Cand Polyt Denmark, PhD Qld.

Professor & Chair of Biological Engineering
Australian Institute for Bioengineering and Nanotechnology (AIBN)
The University of Queensland, Brisbane

Prof Lars Nielsen

'Genome scale metabolic and regulatory network modelling'

Professor Nielsen heads the Systems and Synthetic Biology Group at the Australian Institute of Bioengineering and Nanotechnology. Using thermodynamic principles, novel approaches are developed for the rational design of complex pathways as well as handling complex, transient dynamics in developing tissue. A team of 50 people use these novel approaches in the design of bioprocesses as diverse as the production of blood cells for transfusion and the production of industrial biopolymers. Professor Nielsen also heads the Metabolomics Australia Queensland Node, which is focused on assisting Australian scientists developing flux modeling and analysis approaches for their biological systems of interest.

Abstract

Implicit in the collection of high-throughput data is an assumption that computational models ultimately will facilitate biological discovery, reconciliation of heterogeneous data types, identify inconsistencies and enable the systematic generation of hypotheses.

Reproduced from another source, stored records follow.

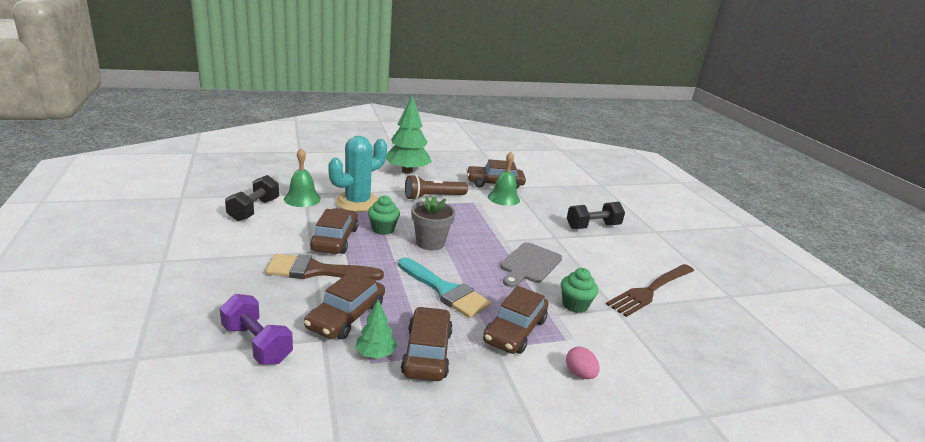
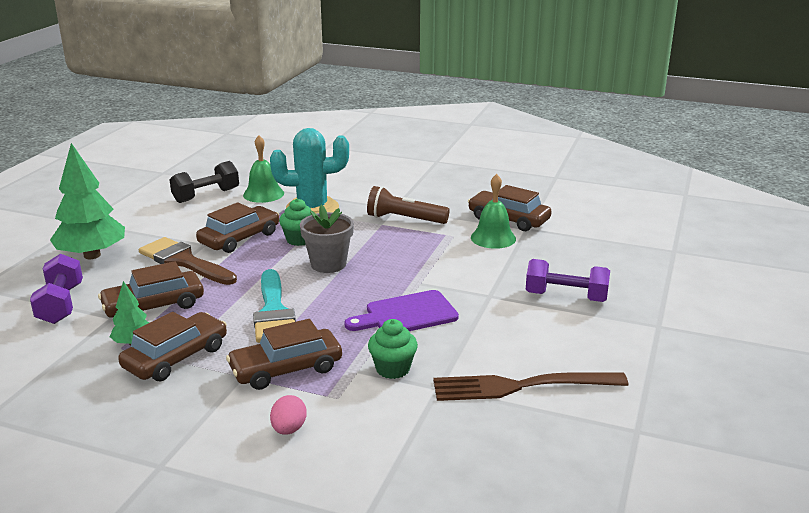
camera: 40 degrees right, 0 degrees up
green tree [386,95,432,174] -> green tree moved to [50,143,125,259]
grey cutting board [500,242,562,288] -> purple cutting board [345,290,459,331]
black dumbbell [567,202,625,229] -> purple dumbbell [526,259,610,302]

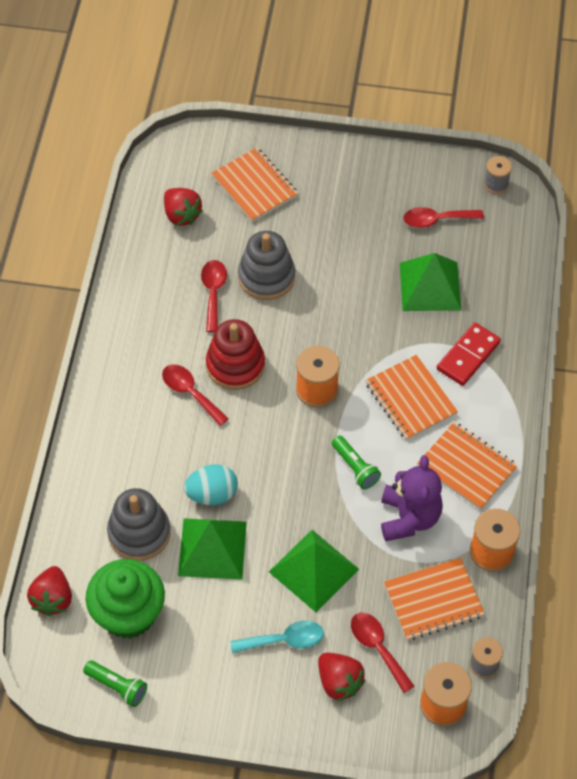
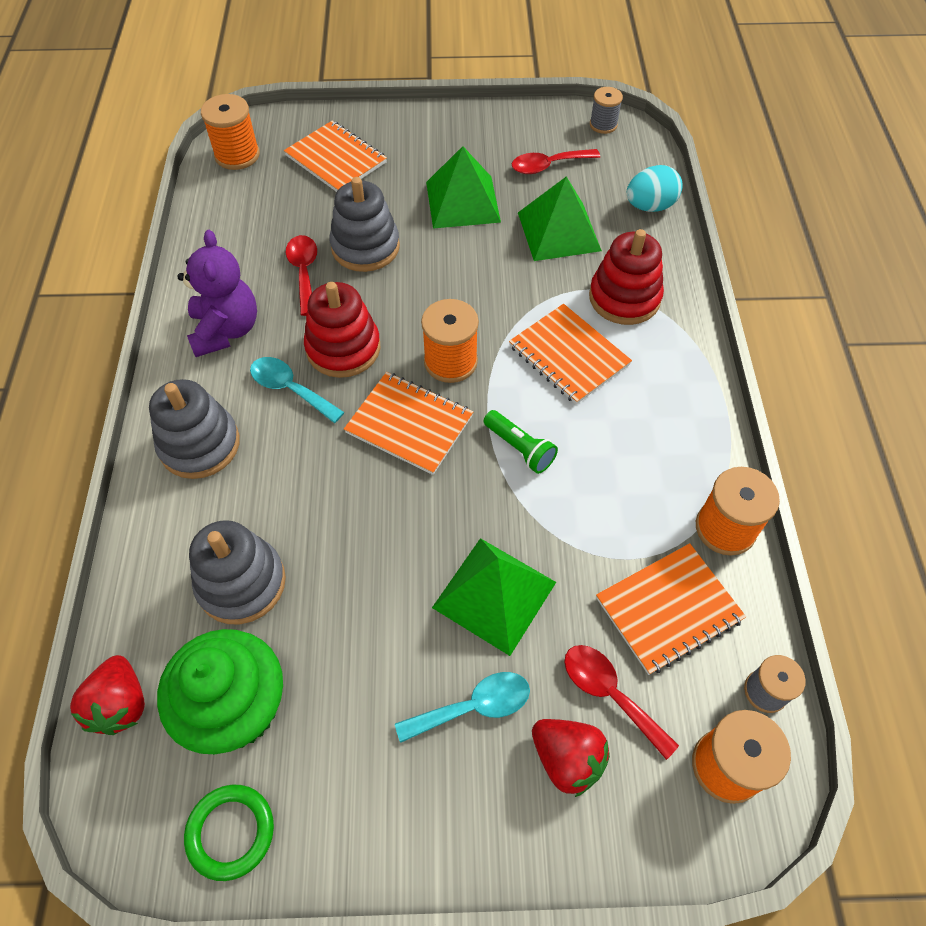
camera: 10 degrees left, 0 degrees up
green flashlight [83,660,147,707] -> green ring [184,785,274,881]
red spoon [162,364,229,426] -> turquoise spoon [250,357,344,423]
red strawberry [164,188,203,226] -> none
green pyramid [178,518,247,580] -> green pyramid moved to [426,146,501,229]
turquoise egg [184,464,238,505] -> turquoise egg moved to [627,165,683,212]
purple teddy bear [381,455,443,541] -> purple teddy bear moved to [177,230,257,357]
orange notebook [417,422,518,510] -> orange notebook moved to [344,372,473,475]
red domino [437,322,501,386] -> red stacking toy [589,229,664,325]
none -> grey stacking toy [149,379,240,479]
none -> orange spool [201,94,260,170]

Current naïve statistically models falls well short of this ambition, while the use of the conventional dynamic models of physics suffers from our inability to accurately determine in vivo parameters. Genome scale network modelling is rapidly evolving from prediction of gross phenotypic features of natural and engineered microbial systems to dynamic analysis of complex, multicellular systems. In this talk, I will introduce microbial genome scale modelling before discussing our recent advances into modelling metabolism and large scale signal transduction networks in higher organisms.